A major limitation of our study is that it was conducted during a time when antiretrovirals were increasingly seen as a means to prevent onward transmission (“treatment as prevention”) but before the wide use of PrEP. We hypothesize that PrEP will enable HIV-negative persons to assume more responsibility for HIV prevention and may be reflected in prevention beliefs in current and future studies. Our findings may also be limited by social desirability of reporting higher personal responsibility and lower risk behavior. Our findings also may not be generalizable, because there may be greater knowledge about HIV prevention, less HIV stigma, more visible HIV-positive individuals, high levels of treatment, and higher levels of HIV status discussion in San Francisco compared with MSM elsewhere.

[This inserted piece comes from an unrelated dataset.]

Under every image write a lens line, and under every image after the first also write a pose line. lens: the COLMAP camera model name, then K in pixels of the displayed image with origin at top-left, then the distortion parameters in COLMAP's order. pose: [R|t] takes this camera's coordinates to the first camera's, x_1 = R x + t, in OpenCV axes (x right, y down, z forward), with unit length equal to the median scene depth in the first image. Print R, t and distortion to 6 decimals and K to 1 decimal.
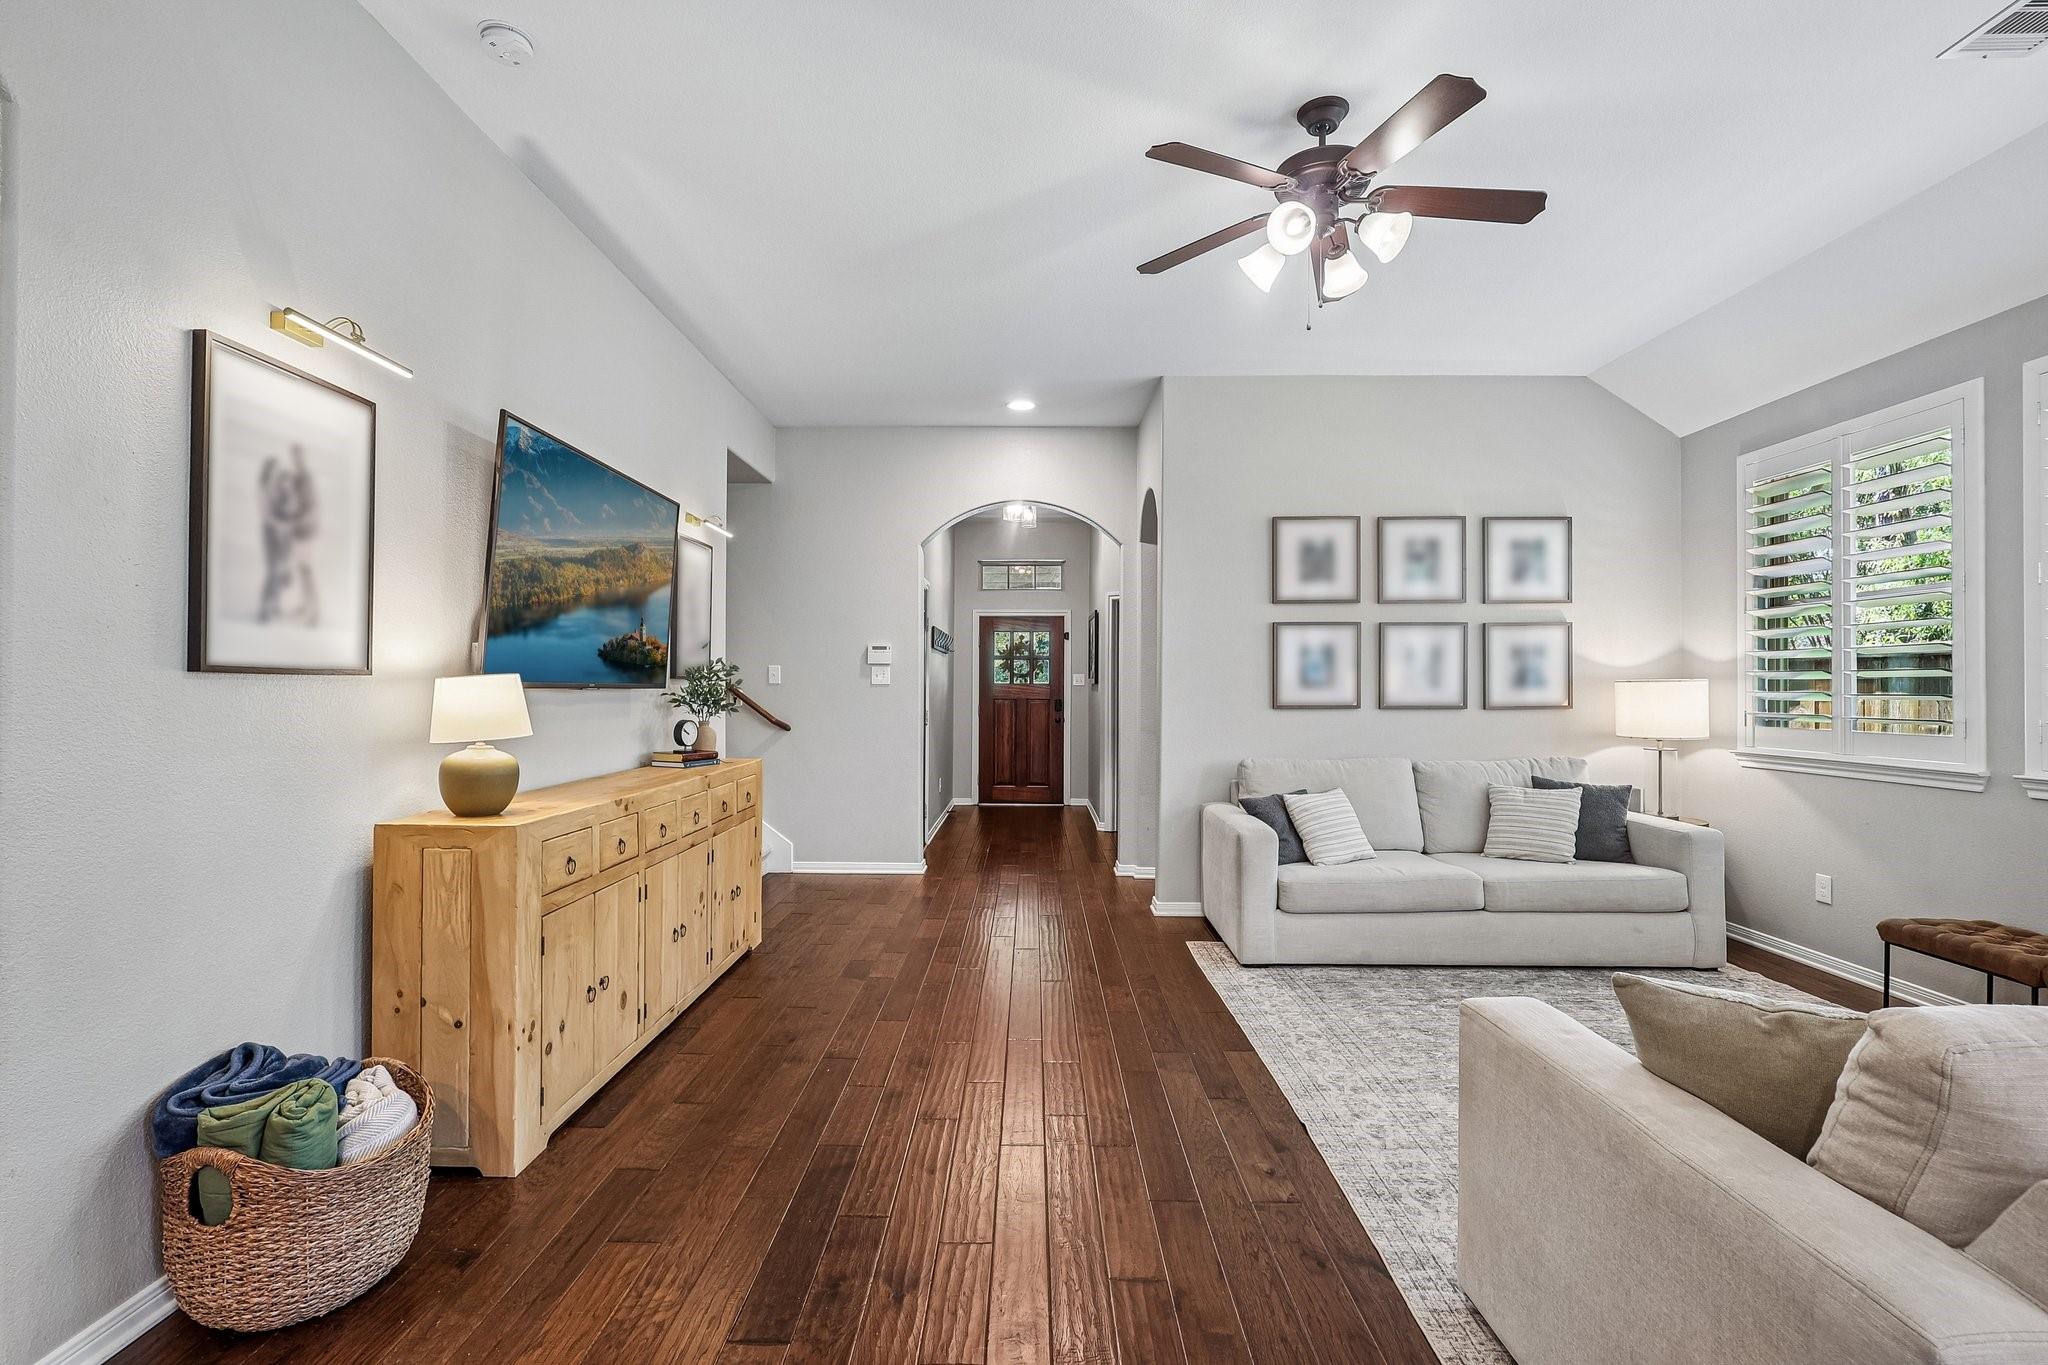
lens RADIAL K [[937.8, 0, 1024.4], [0, 937.8, 671.0], [0, 0, 1]] dist [-0.000301, -0.000163]
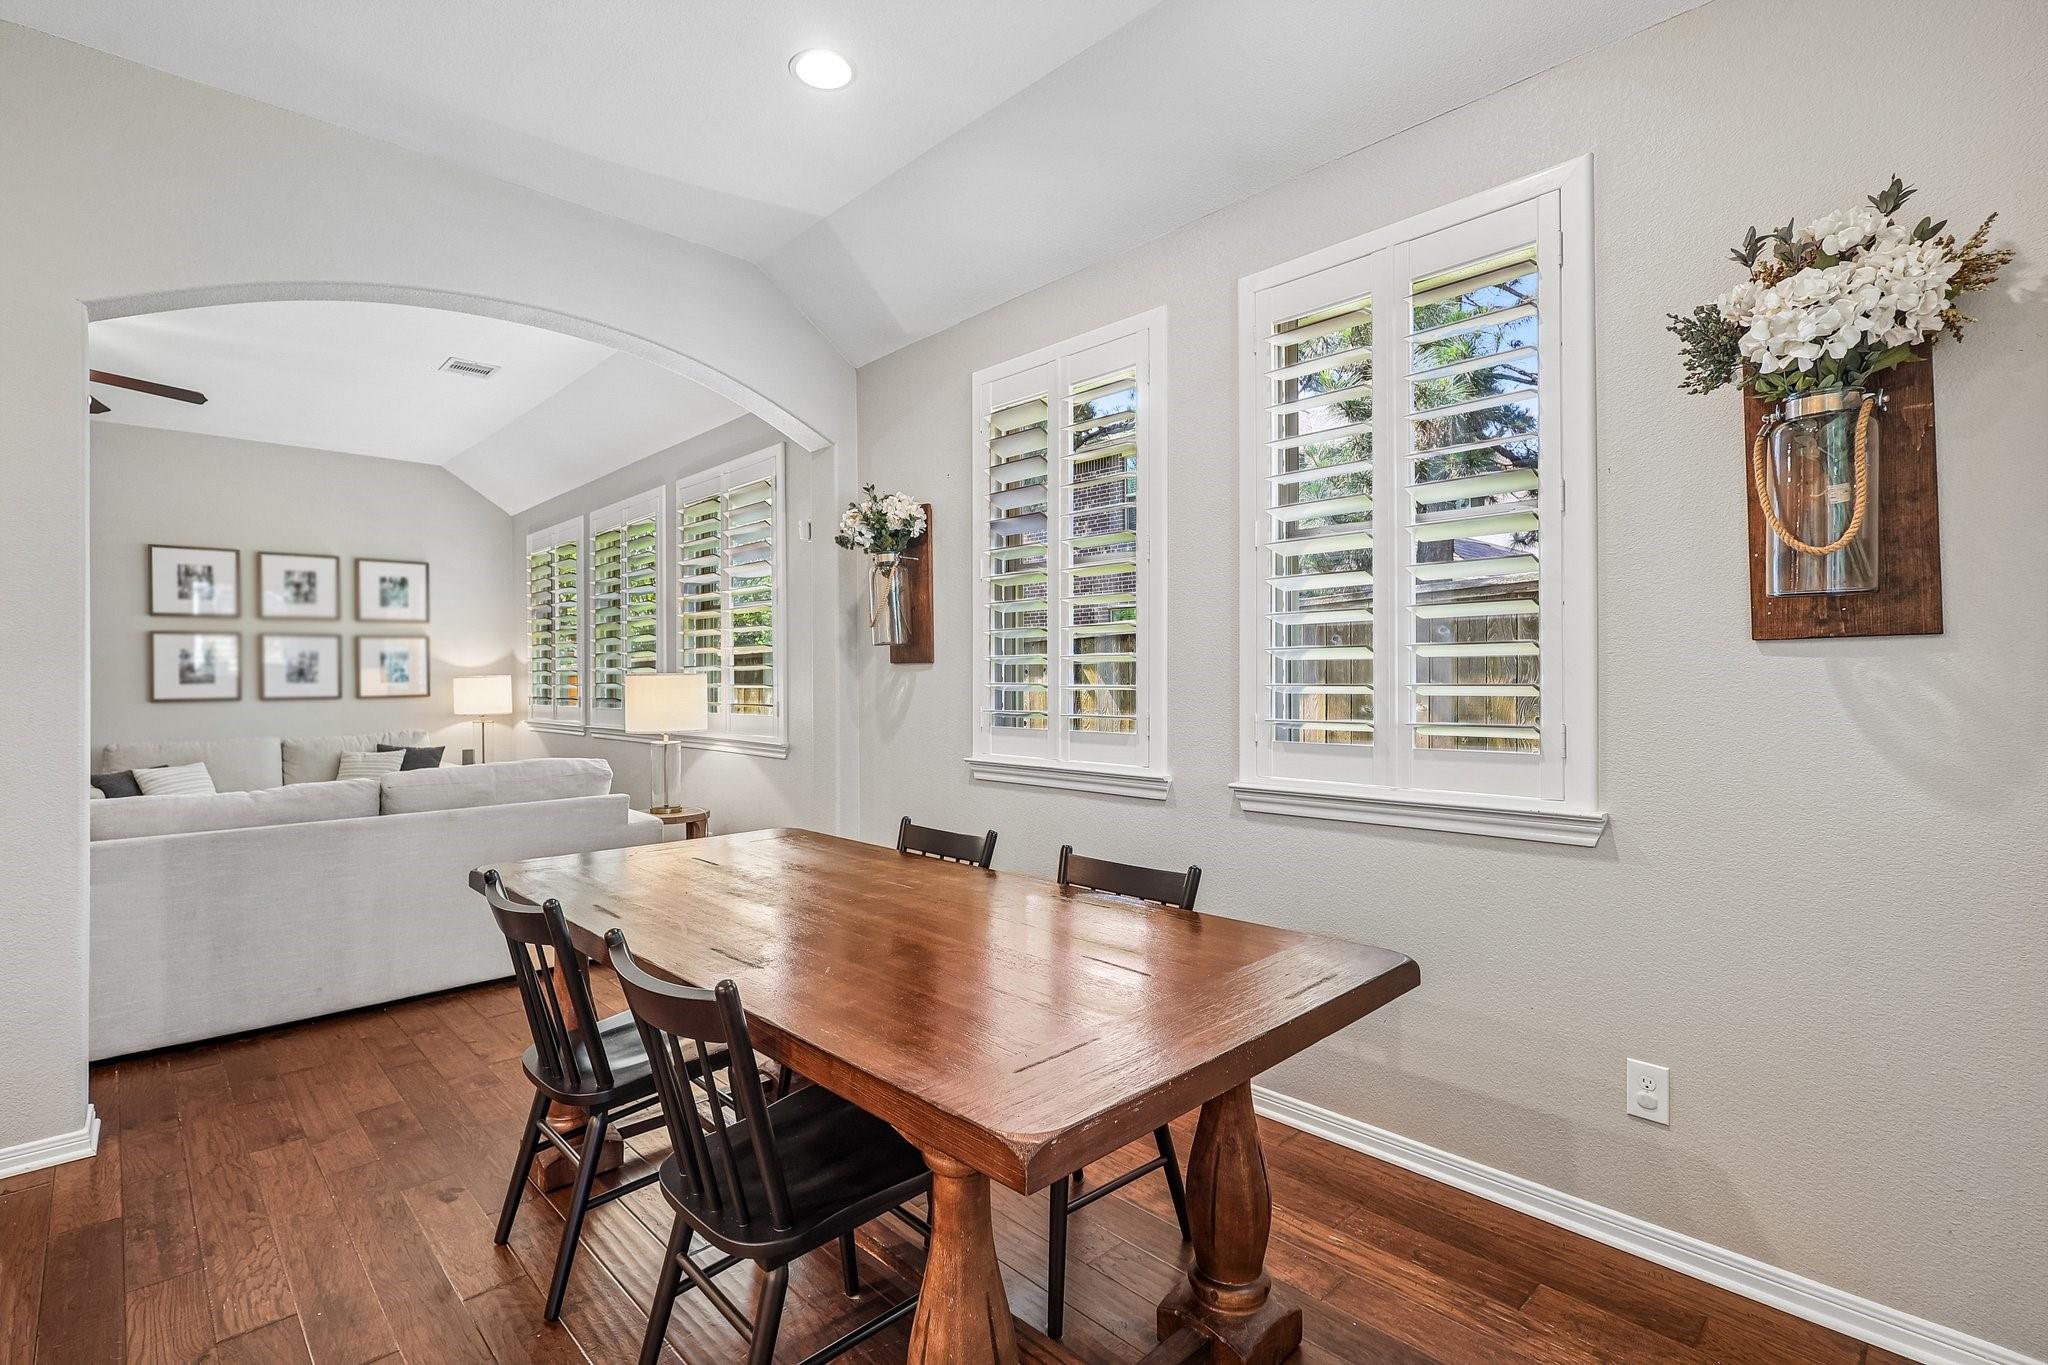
lens RADIAL K [[952.3, 0, 1020.3], [0, 952.3, 678.7], [0, 0, 1]] dist [-0.000657, 0.000438]
pose [[0.714775, -0.008832, 0.699299, 0.217212], [-0.002967, 0.999873, 0.015662, -0.013104], [-0.699348, -0.013270, 0.714658, -0.684914]]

Because treatment as prevention and PrEP have been shown to be effective in reducing HIV transmission risk, these biobehavioral interventions are likely to impact individuals' perspectives on prevention responsibility.12–17 Although PrEP may encourage some HIV-negative individuals to accept greater personal responsibility in preventing HIV acquisition, some HIV-positive persons may transfer more responsibility to HIV-negative partners. However, the assumption that a partner is using PrEP may not be accurate. Likewise, increased effectiveness of antiretroviral treatment may lead some HIV-positive persons to accept greater personal responsibility to reduce transmission risk by adhering to their regimen to attain viral suppression. However, some HIV-negative individuals may transfer more responsibility to HIV-positive partners under the assumption that the partner is virally suppressed, which may not be accurate. With wider scale-up of early treatment and PrEP, it is important to evaluate the impact of these recent biobehavioral interventions on HIV prevention responsibility beliefs and subsequent sexual behavior. Our findings of correlations of responsibility with increased odds of preventive behavior indicate that HIV-positive and HIV-negative MSM can be supported in these beliefs to maximize prevention efforts even in the current era. Efforts to stem the HIV epidemic may be greatly advanced if HIV-negative and HIV-positive individuals both assume greater personal prevention responsibility by maximizing HIV combination prevention options such as condoms, PrEP, and treatment.